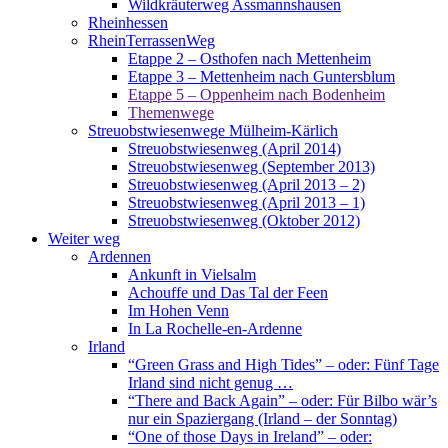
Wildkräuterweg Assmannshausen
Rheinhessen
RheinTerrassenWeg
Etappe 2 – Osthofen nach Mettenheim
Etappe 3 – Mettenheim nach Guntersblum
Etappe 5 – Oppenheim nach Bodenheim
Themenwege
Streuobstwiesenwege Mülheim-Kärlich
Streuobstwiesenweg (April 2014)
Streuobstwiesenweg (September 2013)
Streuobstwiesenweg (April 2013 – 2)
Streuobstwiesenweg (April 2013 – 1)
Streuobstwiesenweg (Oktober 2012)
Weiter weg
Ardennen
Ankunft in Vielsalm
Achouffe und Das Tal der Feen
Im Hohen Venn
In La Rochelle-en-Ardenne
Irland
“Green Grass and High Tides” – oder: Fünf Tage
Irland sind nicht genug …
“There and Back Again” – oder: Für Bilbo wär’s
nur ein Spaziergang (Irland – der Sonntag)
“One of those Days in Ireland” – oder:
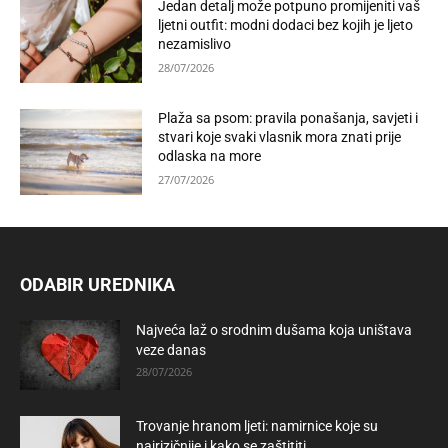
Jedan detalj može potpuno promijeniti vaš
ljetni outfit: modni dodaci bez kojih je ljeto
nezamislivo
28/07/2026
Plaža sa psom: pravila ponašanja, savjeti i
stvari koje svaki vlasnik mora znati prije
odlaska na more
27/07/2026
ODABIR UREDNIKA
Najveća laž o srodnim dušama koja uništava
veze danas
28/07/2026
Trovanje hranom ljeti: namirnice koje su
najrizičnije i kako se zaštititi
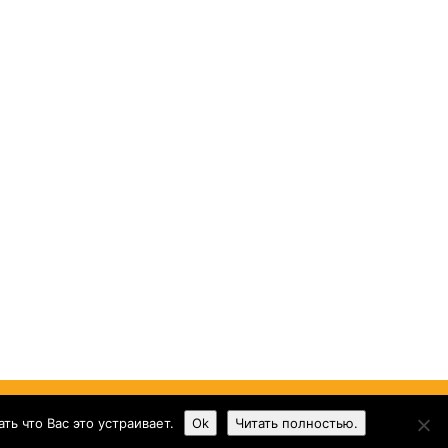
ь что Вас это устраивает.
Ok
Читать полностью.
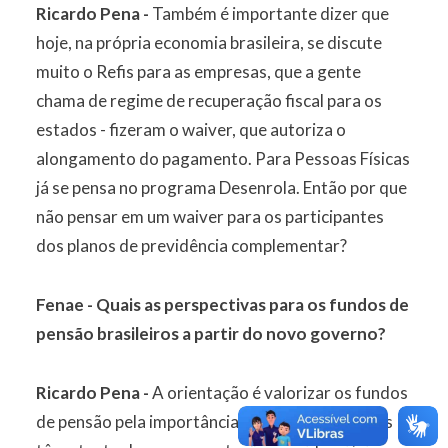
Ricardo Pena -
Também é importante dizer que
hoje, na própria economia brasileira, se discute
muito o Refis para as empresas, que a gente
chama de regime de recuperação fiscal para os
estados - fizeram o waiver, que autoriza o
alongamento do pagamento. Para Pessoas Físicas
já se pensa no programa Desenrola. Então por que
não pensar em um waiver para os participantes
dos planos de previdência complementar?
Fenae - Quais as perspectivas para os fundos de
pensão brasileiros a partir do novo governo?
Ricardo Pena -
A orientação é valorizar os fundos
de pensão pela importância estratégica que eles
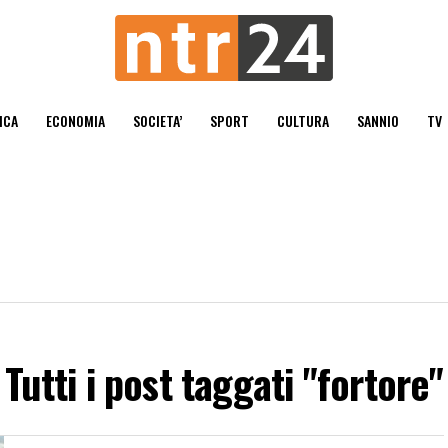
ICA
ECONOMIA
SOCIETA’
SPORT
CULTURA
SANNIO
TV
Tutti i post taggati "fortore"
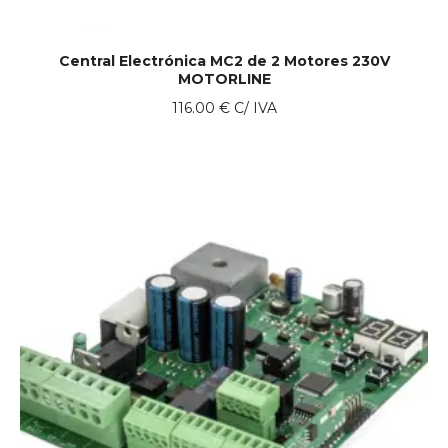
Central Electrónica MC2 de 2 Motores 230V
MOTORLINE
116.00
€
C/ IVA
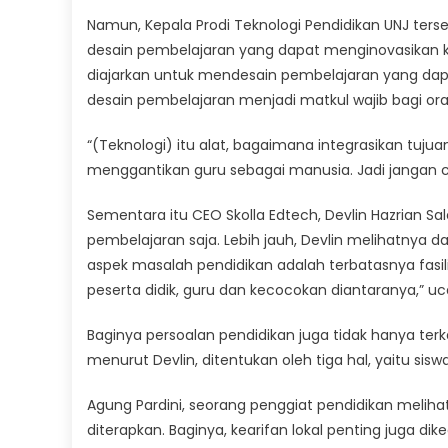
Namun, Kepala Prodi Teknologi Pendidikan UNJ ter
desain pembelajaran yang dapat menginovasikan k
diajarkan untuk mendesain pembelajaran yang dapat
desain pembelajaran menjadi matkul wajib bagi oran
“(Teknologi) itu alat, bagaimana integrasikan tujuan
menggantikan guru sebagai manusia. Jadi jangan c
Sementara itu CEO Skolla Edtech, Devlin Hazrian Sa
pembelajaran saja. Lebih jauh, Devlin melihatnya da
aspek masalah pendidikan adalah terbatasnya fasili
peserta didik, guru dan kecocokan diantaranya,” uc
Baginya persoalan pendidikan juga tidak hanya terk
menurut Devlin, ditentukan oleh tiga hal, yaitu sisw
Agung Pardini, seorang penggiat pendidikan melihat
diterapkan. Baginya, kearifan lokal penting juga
-- -- --
• [Directions]:
Please arrange every line of text from the entries above as a Markdown table with the columns "Number" and "Text," numbering the rows consecutively across all entries and leaving out blank lines. Leave the pictures out of your answer.

• [Exercise result]:
| Number | Text |
|---|---|
| 1 | Wildkräuterweg Assmannshausen |
| 2 | Rheinhessen |
| 3 | RheinTerrassenWeg |
| 4 | Etappe 2 – Osthofen nach Mettenheim |
| 5 | Etappe 3 – Mettenheim nach Guntersblum |
| 6 | Etappe 5 – Oppenheim nach Bodenheim |
| 7 | Themenwege |
| 8 | Streuobstwiesenwege Mülheim-Kärlich |
| 9 | Streuobstwiesenweg (April 2014) |
| 10 | Streuobstwiesenweg (September 2013) |
| 11 | Streuobstwiesenweg (April 2013 – 2) |
| 12 | Streuobstwiesenweg (April 2013 – 1) |
| 13 | Streuobstwiesenweg (Oktober 2012) |
| 14 | Weiter weg |
| 15 | Ardennen |
| 16 | Ankunft in Vielsalm |
| 17 | Achouffe und Das Tal der Feen |
| 18 | Im Hohen Venn |
| 19 | In La Rochelle-en-Ardenne |
| 20 | Irland |
| 21 | “Green Grass and High Tides” – oder: Fünf Tage |
| 22 | Irland sind nicht genug … |
| 23 | “There and Back Again” – oder: Für Bilbo wär’s |
| 24 | nur ein Spaziergang (Irland – der Sonntag) |
| 25 | “One of those Days in Ireland” – oder: |
| 26 | Jedan detalj može potpuno promijeniti vaš |
| 27 | ljetni outfit: modni dodaci bez kojih je ljeto |
| 28 | nezamislivo |
| 29 | 28/07/2026 |
| 30 | Plaža sa psom: pravila ponašanja, savjeti i |
| 31 | stvari koje svaki vlasnik mora znati prije |
| 32 | odlaska na more |
| 33 | 27/07/2026 |
| 34 | ODABIR UREDNIKA |
| 35 | Najveća laž o srodnim dušama koja uništava |
| 36 | veze danas |
| 37 | 28/07/2026 |
| 38 | Trovanje hranom ljeti: namirnice koje su |
| 39 | najrizičnije i kako se zaštititi |
| 40 | ь что Вас это устраивает. |
| 41 | Ok |
| 42 | Читать полностью. |
| 43 | Ricardo Pena - |
| 44 | Também é importante dizer que |
| 45 | hoje, na própria economia brasileira, se discute |
| 46 | muito o Refis para as empresas, que a gente |
| 47 | chama de regime de recuperação fiscal para os |
| 48 | estados - fizeram o waiver, que autoriza o |
| 49 | alongamento do pagamento. Para Pessoas Físicas |
| 50 | já se pensa no programa Desenrola. Então por que |
| 51 | não pensar em um waiver para os participantes |
| 52 | dos planos de previdência complementar? |
| 53 | Fenae - Quais as perspectivas para os fundos de |
| 54 | pensão brasileiros a partir do novo governo? |
| 55 | Ricardo Pena - |
| 56 | A orientação é valorizar os fundos |
| 57 | de pensão pela importância estratégica que eles |
| 58 | ICA |
| 59 | ECONOMIA |
| 60 | SOCIETA’ |
| 61 | SPORT |
| 62 | CULTURA |
| 63 | SANNIO |
| 64 | TV |
| 65 | Tutti i post taggati "fortore" |
| 66 | Central Electrónica MC2 de 2 Motores 230V |
| 67 | MOTORLINE |
| 68 | 116.00 |
| 69 | € |
| 70 | C/ IVA |
| 71 | Namun, Kepala Prodi Teknologi Pendidikan UNJ ter |
| 72 | desain pembelajaran yang dapat menginovasikan k |
| 73 | diajarkan untuk mendesain pembelajaran yang dapat |
| 74 | desain pembelajaran menjadi matkul wajib bagi oran |
| 75 | “(Teknologi) itu alat, bagaimana integrasikan tujuan |
| 76 | menggantikan guru sebagai manusia. Jadi jangan c |
| 77 | Sementara itu CEO Skolla Edtech, Devlin Hazrian Sa |
| 78 | pembelajaran saja. Lebih jauh, Devlin melihatnya da |
| 79 | aspek masalah pendidikan adalah terbatasnya fasili |
| 80 | peserta didik, guru dan kecocokan diantaranya,” uc |
| 81 | Baginya persoalan pendidikan juga tidak hanya terk |
| 82 | menurut Devlin, ditentukan oleh tiga hal, yaitu sisw |
| 83 | Agung Pardini, seorang penggiat pendidikan melihat |
| 84 | diterapkan. Baginya, kearifan lokal penting juga |